YOUR TASK:
Write out the lines of every record again, renaming "catalogue" to "catalog" and leaving everything else unchanged. Leave the pictures out.
<<<<
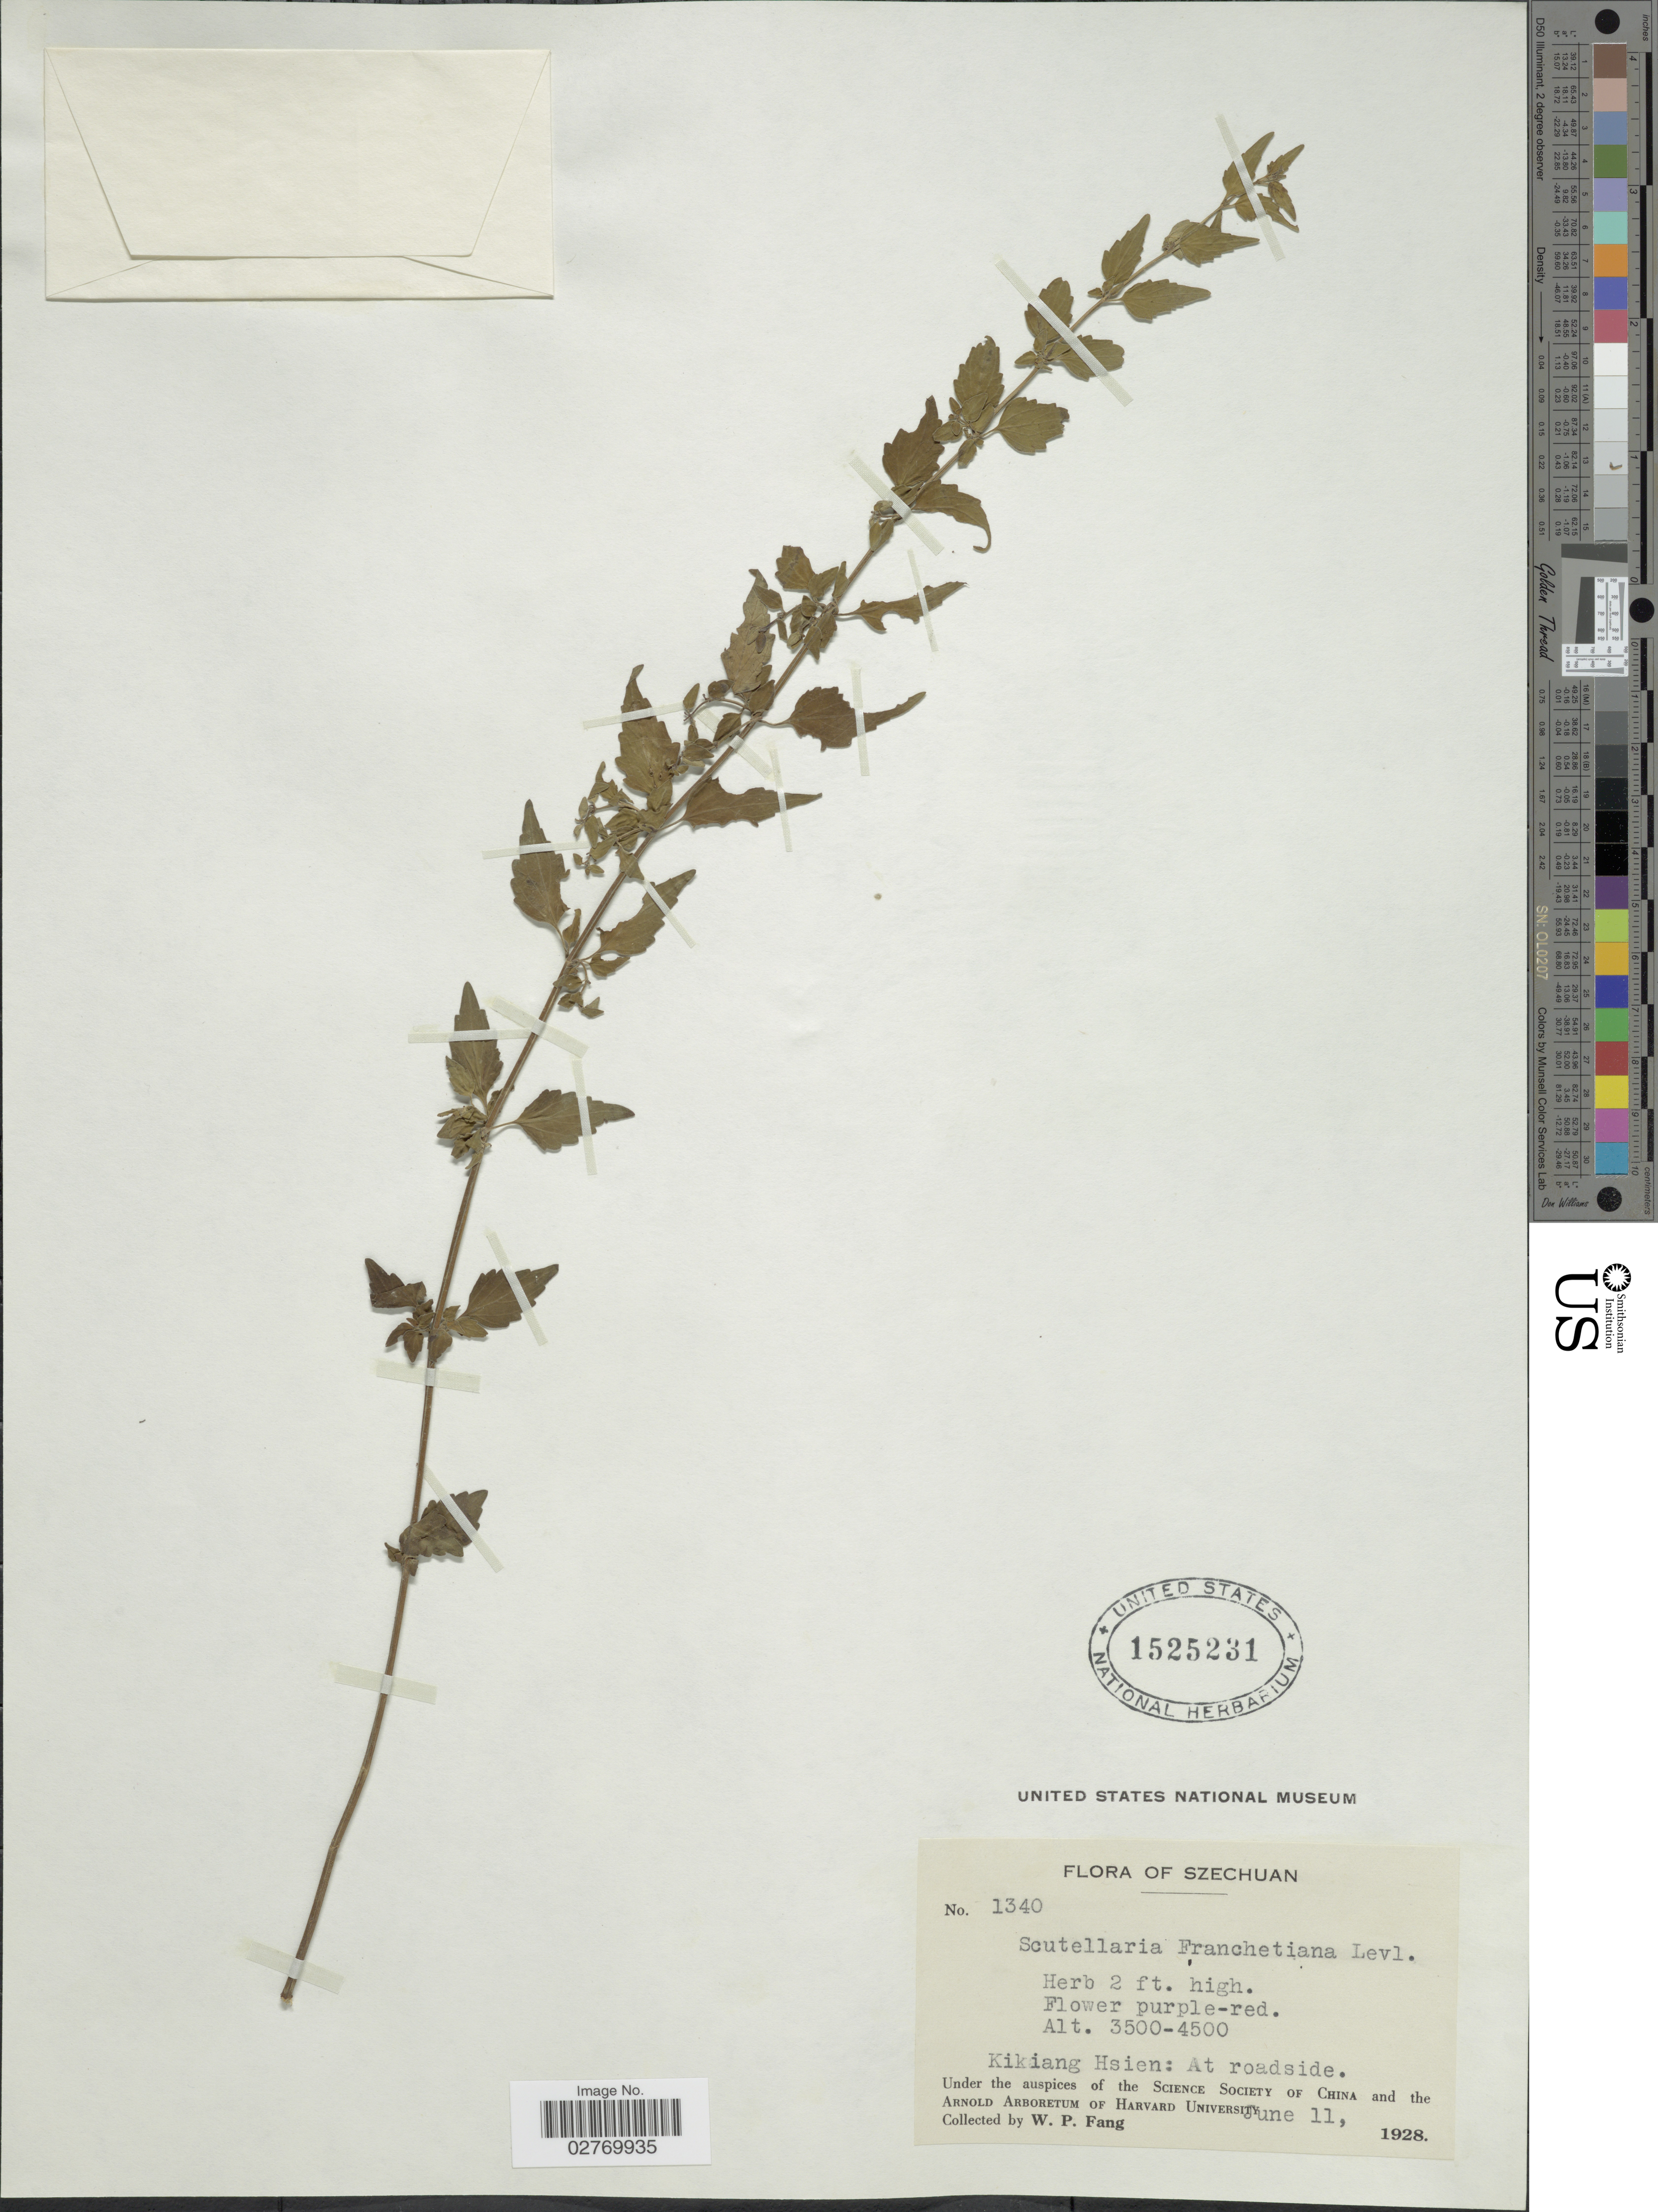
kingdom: Plantae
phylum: Tracheophyta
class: Magnoliopsida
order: Lamiales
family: Lamiaceae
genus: Scutellaria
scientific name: Scutellaria franchetiana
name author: H. Lév.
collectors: W. P. Fang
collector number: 1340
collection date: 1928-06-11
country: China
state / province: Sichuan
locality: Szechuan. Kikiang Hsien: At roadside.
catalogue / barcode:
>>>>
FULL SOLUTION:
kingdom: Plantae
phylum: Tracheophyta
class: Magnoliopsida
order: Lamiales
family: Lamiaceae
genus: Scutellaria
scientific name: Scutellaria franchetiana
name author: H. Lév.
collectors: W. P. Fang
collector number: 1340
collection date: 1928-06-11
country: China
state / province: Sichuan
locality: Szechuan. Kikiang Hsien: At roadside.
catalog / barcode:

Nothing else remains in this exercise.